JERUSALEM - Sirens pierced the air in a mournful two-minute wail throughout Israel on Thursday in a tribute to the six million Jews murdered by the Nazis as the country marked Holocaust remembrance day.
In an annual ritual, drivers switched off their engines and people put aside their daily activities to stand at attention as the sirens sounded.
Theaters and other places of entertainment shut down Wednesday night, when the observances officially began. Radio and television programming focused exclusively on the Holocaust, and melancholy music poured over the airwaves.
In a speech Wednesday evening marking remembrance day, Israel's president took a veiled swipe at Iran and its disputed nuclear program.
Shimon Peres charged that the world woke up too late to eliminate the threat of Adolf Hitler before he started a war that killed 60 million people.
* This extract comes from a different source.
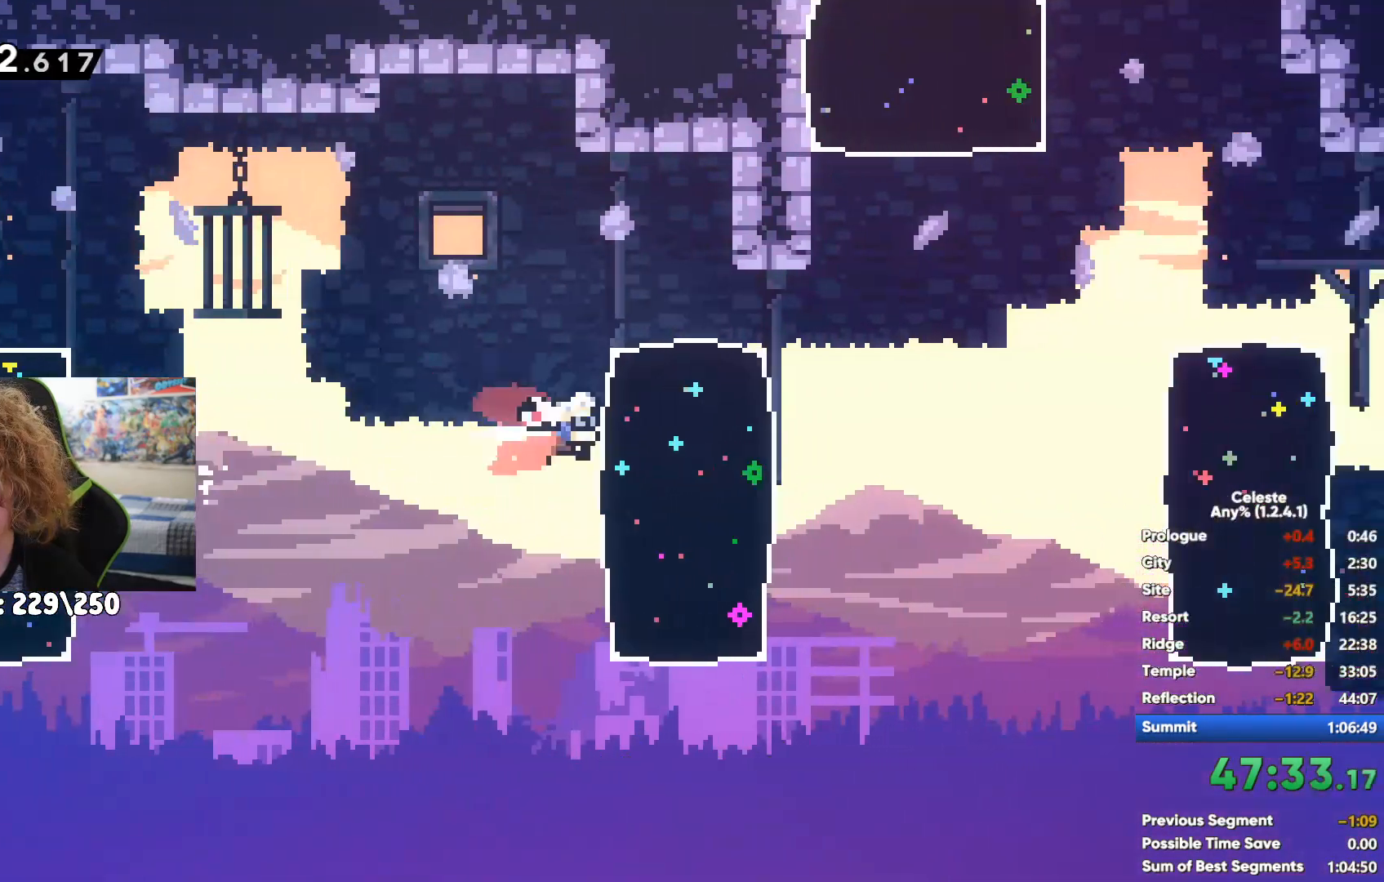
{"buttons": [], "left_stick": "up-left", "right_stick": "center", "events": [[67, "X", "down"], [117, "left_stick", "up"], [283, "X", "up"], [383, "left_stick", "up-left"]]}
He warned that the world must not let that happen again. "In history, it is forbidden to be late," he said at the ceremony at Yad Vashem, Israel's official Holocaust memorial.
Although Peres did not refer specifically to either Iran or its president his aides said later that he was alluding to them when he talked about Hitler and the Nazi regime in Germany.
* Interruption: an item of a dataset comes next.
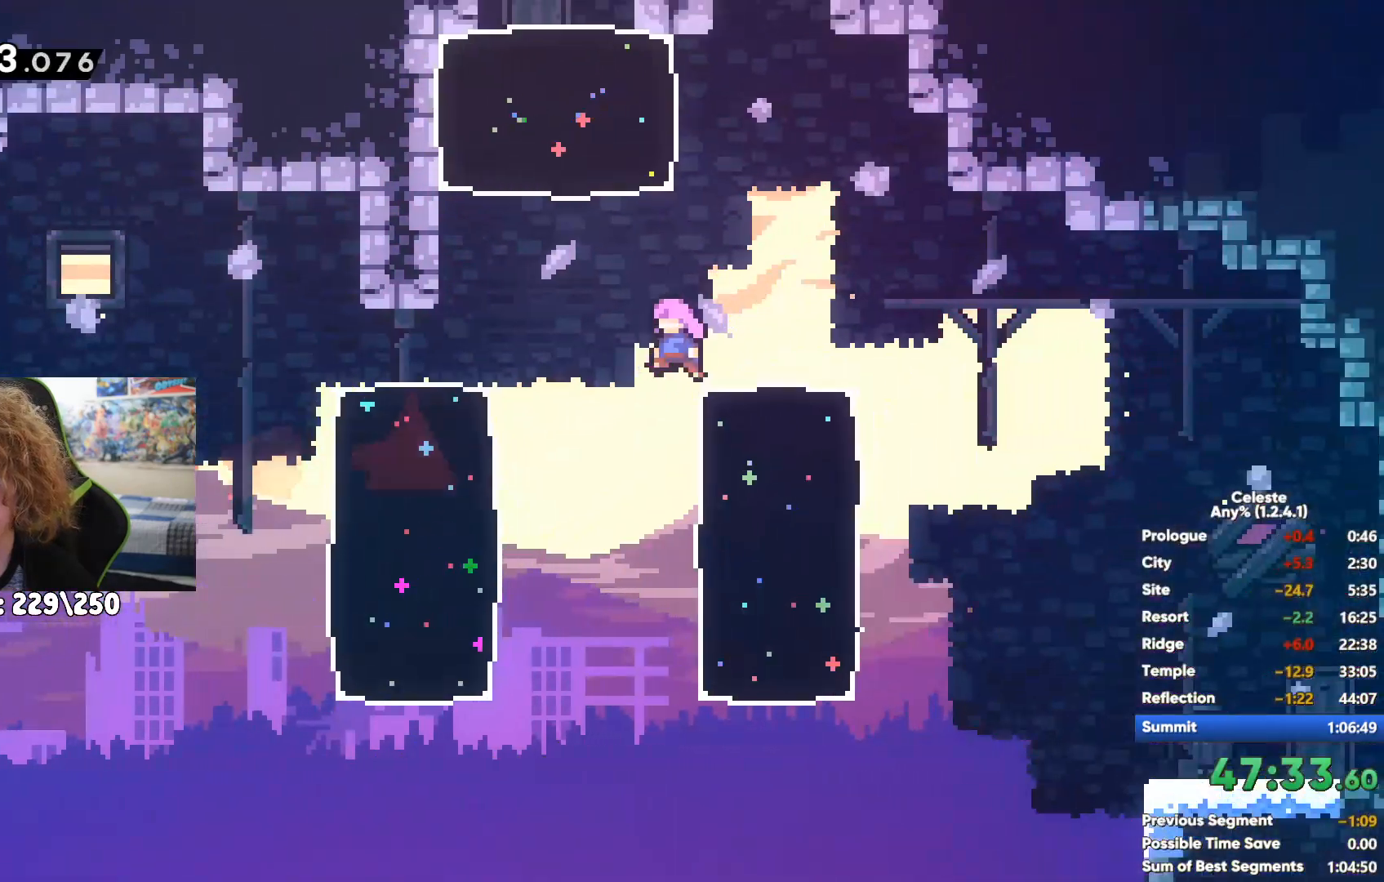
{"buttons": [], "left_stick": "center", "right_stick": "center", "events": [[17, "left_stick", "up"], [150, "left_stick", "center"], [250, "left_stick", "up-right"], [417, "left_stick", "center"]]}
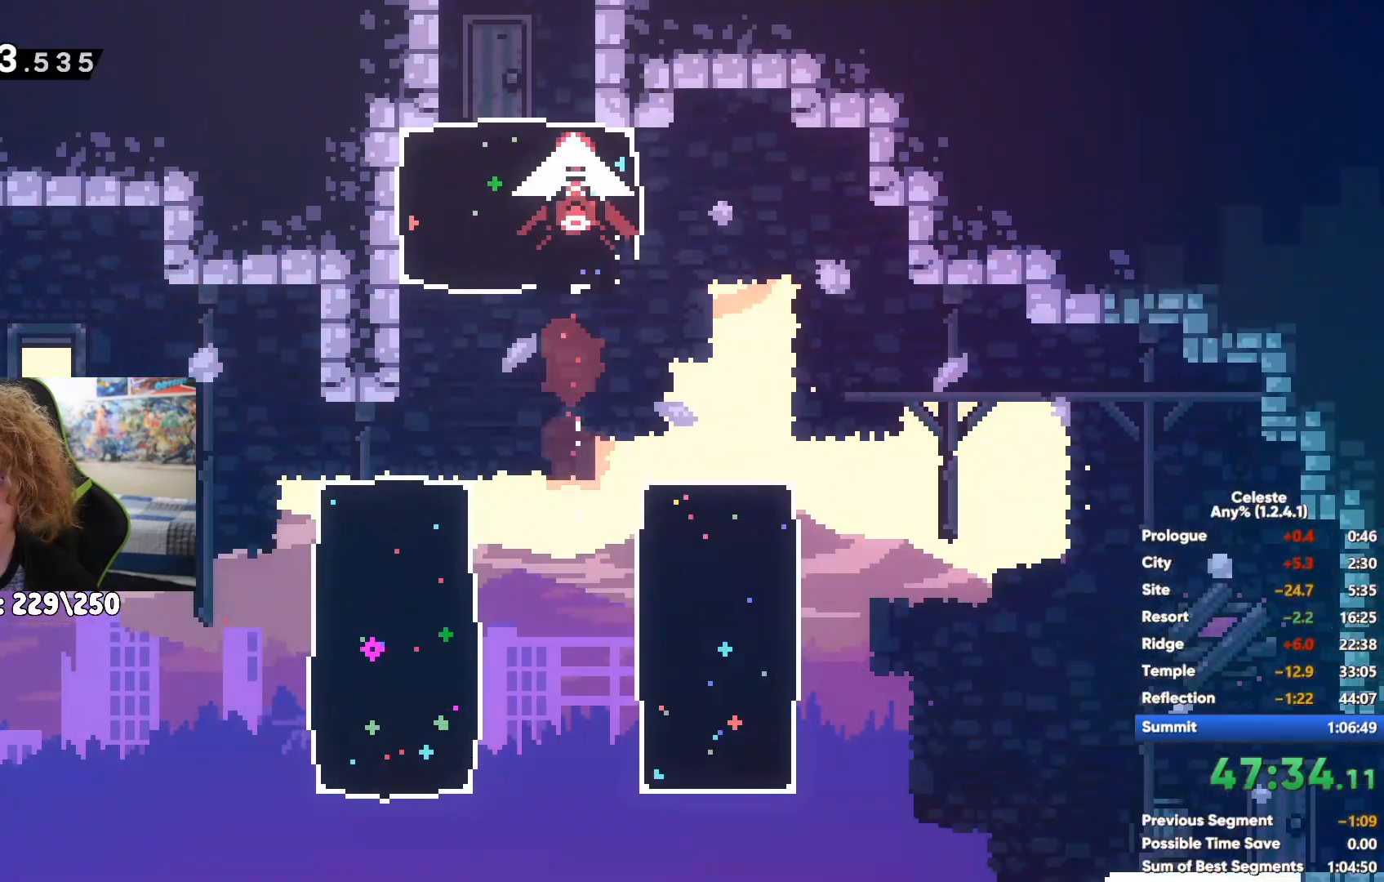
{"buttons": [], "left_stick": "right", "right_stick": "center", "events": [[200, "left_stick", "right"]]}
Despite Iranian insistence its nuclear program is peaceful, Israel, the U.S. and others believe Iran is trying to build atomic weapons. Iranian President Mahmoud Ahmadinejad has called repeatedly for the Jewish state's destruction.
About 270,000 Holocaust survivors live in Israel, of whom about 80,000 survived Nazi death camps, according to Zeev Factor, chairman of a commission working on benefits for them.